What to do:
Copy out every line of text in the records below word for word, leaving out the pictures.

::: Available records

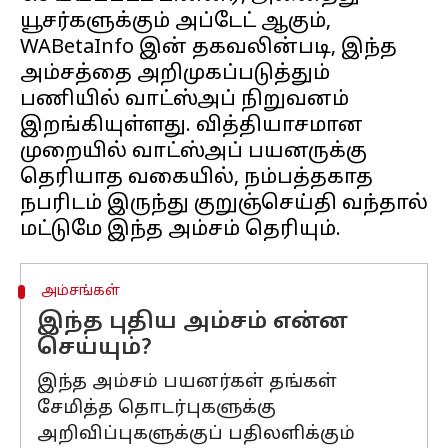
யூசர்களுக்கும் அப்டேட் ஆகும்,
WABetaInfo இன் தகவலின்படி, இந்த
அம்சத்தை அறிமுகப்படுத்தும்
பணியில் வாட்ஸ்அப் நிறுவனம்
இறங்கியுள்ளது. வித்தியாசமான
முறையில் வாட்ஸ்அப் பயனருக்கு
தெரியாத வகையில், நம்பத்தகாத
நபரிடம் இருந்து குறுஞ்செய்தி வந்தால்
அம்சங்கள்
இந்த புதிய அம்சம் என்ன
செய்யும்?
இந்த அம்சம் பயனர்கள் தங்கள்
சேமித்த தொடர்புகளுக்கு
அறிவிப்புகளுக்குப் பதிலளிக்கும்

::::::

Expected answer:
யூசர்களுக்கும் அப்டேட் ஆகும்,
WABetaInfo இன் தகவலின்படி, இந்த
அம்சத்தை அறிமுகப்படுத்தும்
பணியில் வாட்ஸ்அப் நிறுவனம்
இறங்கியுள்ளது. வித்தியாசமான
முறையில் வாட்ஸ்அப் பயனருக்கு
தெரியாத வகையில், நம்பத்தகாத
நபரிடம் இருந்து குறுஞ்செய்தி வந்தால்
அம்சங்கள்
இந்த புதிய அம்சம் என்ன
செய்யும்?
இந்த அம்சம் பயனர்கள் தங்கள்
சேமித்த தொடர்புகளுக்கு
அறிவிப்புகளுக்குப் பதிலளிக்கும்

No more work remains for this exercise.